With current hard drives, that's highly unlikely (excepting for the Raptor, but a PATA Raptor would perform equivalently). Go to www.storagereview.com and do a comparison of the WD2500JB (PATA) versus the WD2500JD (SATA). Same drive, same mechanism, mostly the same performance. In fact, the JB proves to be faster under most circumstances probably due to a lack of bridge circuitry adding latency (minute, but detectable). One could also question differences in caching strategies of the firmware. This was a major issue with prerelease Raptors vs. release versions.

However, the next generation of Seagate SATA drives as well as the forthcoming line of Raptors (in both 36GB and 72GB flavors, with quiet FDB motors) will support command queuing. This will definitely make a difference under certain usage patterns.

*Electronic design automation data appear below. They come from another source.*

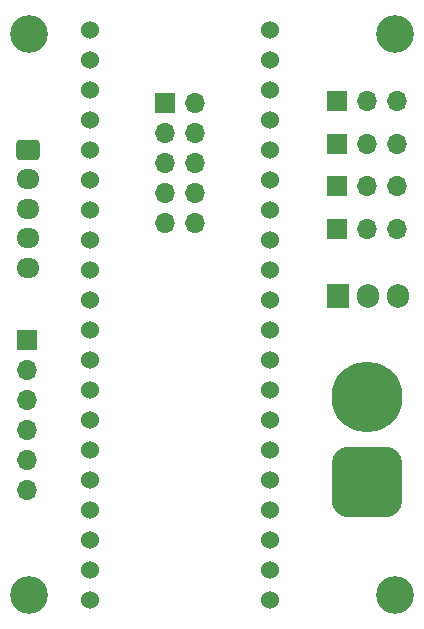
<source format=gbr>
%TF.GenerationSoftware,KiCad,Pcbnew,(6.0.8)*%
%TF.CreationDate,2022-11-08T22:30:31-08:00*%
%TF.ProjectId,ShittyOBC,53686974-7479-44f4-9243-2e6b69636164,rev?*%
%TF.SameCoordinates,Original*%
%TF.FileFunction,Soldermask,Top*%
%TF.FilePolarity,Negative*%
%FSLAX46Y46*%
G04 Gerber Fmt 4.6, Leading zero omitted, Abs format (unit mm)*
G04 Created by KiCad (PCBNEW (6.0.8)) date 2022-11-08 22:30:31*
%MOMM*%
%LPD*%
G01*
G04 APERTURE LIST*
G04 Aperture macros list*
%AMRoundRect*
0 Rectangle with rounded corners*
0 $1 Rounding radius*
0 $2 $3 $4 $5 $6 $7 $8 $9 X,Y pos of 4 corners*
0 Add a 4 corners polygon primitive as box body*
4,1,4,$2,$3,$4,$5,$6,$7,$8,$9,$2,$3,0*
0 Add four circle primitives for the rounded corners*
1,1,$1+$1,$2,$3*
1,1,$1+$1,$4,$5*
1,1,$1+$1,$6,$7*
1,1,$1+$1,$8,$9*
0 Add four rect primitives between the rounded corners*
20,1,$1+$1,$2,$3,$4,$5,0*
20,1,$1+$1,$4,$5,$6,$7,0*
20,1,$1+$1,$6,$7,$8,$9,0*
20,1,$1+$1,$8,$9,$2,$3,0*%
G04 Aperture macros list end*
%ADD10C,3.200000*%
%ADD11R,1.905000X2.000000*%
%ADD12O,1.905000X2.000000*%
%ADD13R,1.700000X1.700000*%
%ADD14O,1.700000X1.700000*%
%ADD15RoundRect,1.500000X1.500000X-1.500000X1.500000X1.500000X-1.500000X1.500000X-1.500000X-1.500000X0*%
%ADD16C,6.000000*%
%ADD17RoundRect,0.250000X-0.725000X0.600000X-0.725000X-0.600000X0.725000X-0.600000X0.725000X0.600000X0*%
%ADD18O,1.950000X1.700000*%
%ADD19C,1.524000*%
G04 APERTURE END LIST*
D10*
%TO.C,H3*%
X131000000Y-73500000D03*
%TD*%
D11*
%TO.C,U2*%
X157160000Y-95645000D03*
D12*
X159700000Y-95645000D03*
X162240000Y-95645000D03*
%TD*%
D10*
%TO.C,H4*%
X162000000Y-121000000D03*
%TD*%
D13*
%TO.C,J8*%
X130850000Y-99370000D03*
D14*
X130850000Y-101910000D03*
X130850000Y-104450000D03*
X130850000Y-106990000D03*
X130850000Y-109530000D03*
X130850000Y-112070000D03*
%TD*%
D15*
%TO.C,J1*%
X159650000Y-111450000D03*
D16*
X159650000Y-104250000D03*
%TD*%
D10*
%TO.C,H1*%
X131000000Y-121000000D03*
%TD*%
D13*
%TO.C,J7*%
X157050000Y-86400000D03*
D14*
X159590000Y-86400000D03*
X162130000Y-86400000D03*
%TD*%
D10*
%TO.C,H2*%
X162000000Y-73500000D03*
%TD*%
D17*
%TO.C,J4*%
X130900000Y-83300000D03*
D18*
X130900000Y-85800000D03*
X130900000Y-88300000D03*
X130900000Y-90800000D03*
X130900000Y-93300000D03*
%TD*%
D19*
%TO.C,U3*%
X136130000Y-121380000D03*
X151370000Y-78200000D03*
X136130000Y-116300000D03*
X151370000Y-73120000D03*
X151370000Y-75660000D03*
X136130000Y-118840000D03*
X151370000Y-80740000D03*
X151370000Y-111220000D03*
X151370000Y-108680000D03*
X151370000Y-106140000D03*
X151370000Y-103600000D03*
X151370000Y-101060000D03*
X151370000Y-98520000D03*
X151370000Y-95980000D03*
X151370000Y-93440000D03*
X136130000Y-83280000D03*
X136130000Y-85820000D03*
X136130000Y-88360000D03*
X136130000Y-90900000D03*
X136130000Y-93440000D03*
X136130000Y-95980000D03*
X151370000Y-90900000D03*
X151370000Y-88360000D03*
X136130000Y-98520000D03*
X136130000Y-101060000D03*
X136130000Y-103600000D03*
X136130000Y-106140000D03*
X136130000Y-108680000D03*
X136130000Y-111220000D03*
X136130000Y-113760000D03*
X151370000Y-85820000D03*
X151370000Y-83280000D03*
X136130000Y-73120000D03*
X136130000Y-75660000D03*
X136130000Y-78200000D03*
X136130000Y-80740000D03*
X151370000Y-118840000D03*
X151370000Y-116300000D03*
X151370000Y-113760000D03*
X151370000Y-121380000D03*
%TD*%
D13*
%TO.C,J2*%
X157050000Y-82800000D03*
D14*
X159590000Y-82800000D03*
X162130000Y-82800000D03*
%TD*%
D13*
%TO.C,J3*%
X157050000Y-90000000D03*
D14*
X159590000Y-90000000D03*
X162130000Y-90000000D03*
%TD*%
D13*
%TO.C,J6*%
X157050000Y-79200000D03*
D14*
X159590000Y-79200000D03*
X162130000Y-79200000D03*
%TD*%
D13*
%TO.C,J5*%
X142500000Y-79350000D03*
D14*
X145040000Y-79350000D03*
X142500000Y-81890000D03*
X145040000Y-81890000D03*
X142500000Y-84430000D03*
X145040000Y-84430000D03*
X142500000Y-86970000D03*
X145040000Y-86970000D03*
X142500000Y-89510000D03*
X145040000Y-89510000D03*
%TD*%
M02*

</source>
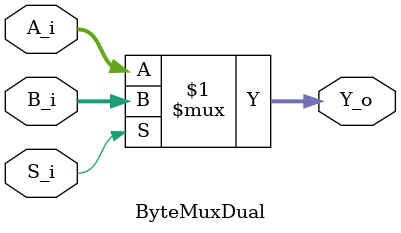
<source format=v>
module ByteMuxDual (
  (* intersynth_conntype = "Byte" *)
  input[7:0] A_i,
  (* intersynth_conntype = "Byte" *)
  input[7:0] B_i,
  (* intersynth_conntype = "Bit" *)
  input S_i,
  (* intersynth_conntype = "Byte" *)
  output[7:0] Y_o
);

assign     Y_o = S_i ? B_i : A_i;

endmodule

</source>
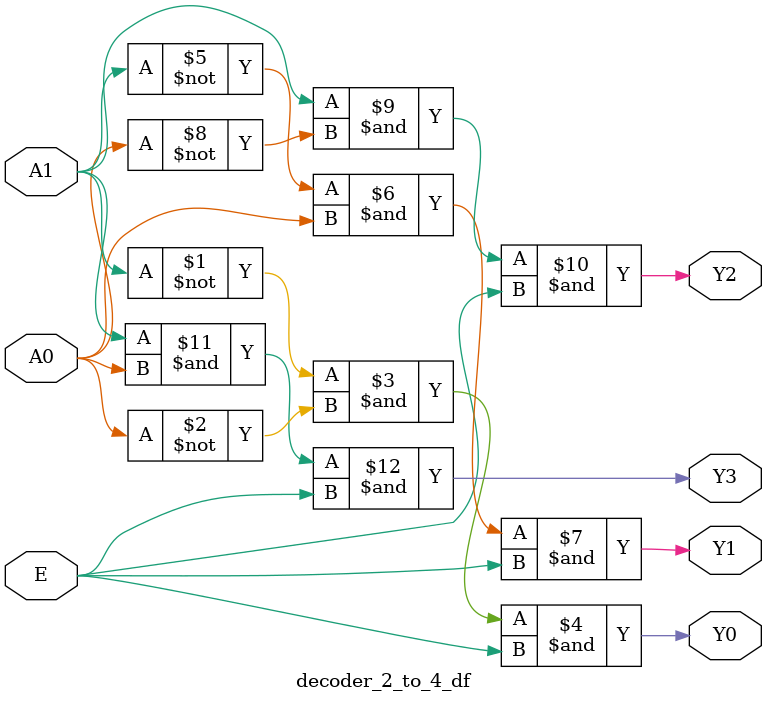
<source format=v>
module decoder_2_to_4_df (A1, A0, E, Y3, Y2, Y1, Y0);

    input A1, A0, E;
    output Y3, Y2, Y1, Y0;

    assign Y0 = (~A1 & ~A0 & E);
    assign Y1 = (~A1 & A0 & E);
    assign Y2 = (A1 & ~A0 & E);
    assign Y3 = (A1 & A0 & E);

endmodule

</source>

This makes me wonder about how many I/O streams a typical DAW really has going at any one time. For some users NCQ could prove to be quite beneficial in eeking out the last bit of performance from their workstations.
 
The only reason I'd consider firewire is as a backup drive.
 
It is if it's a RAID controller not provided by the Southbridge (ICH5/ICH5R or VIA's VT8237). That is, the RAID controllers (PATA or SATA) share the same electrical bus as cards plugged into PCI slots.
I'm assuming that. Mine is connected via ICH5, and I'd assume most motherboards that build in SATA are using the southbridge.
"SATA should theoretically be faster."
With current hard drives, that's highly unlikely (excepting for the Raptor, but a PATA Raptor would perform equivalently).
As I said, theoretically. In the same message I said "even today's current ATA-100 spec is twice as fast mathematically as firewire, though there aren't really any drives that actually reach that kind of data transfer throughput."
 
I just like to ensure there are no misconceptions, particularly for those users who aren't blessed with equipment as new as yours. In fact, I know of no Athlon XP motherboards whose SATA is provided via the SB. There are some Athlon 64 and Athlon FX boards, though.
 
Yeah, that's a good point. My motherboard also has Promise Raid built in, and that does use the PCI bus. People over on the MSI forums have said their througput with Promise is lower. But I didn't want to deal with the hassle of configuring the Promise BIOS, etc, so I just went with the ICH5 connection. My PATA drive is benchmarking slightly faster than my SATA drive. I think the 160GB PATA drive is just a faster drive than the 120GB SATA drive.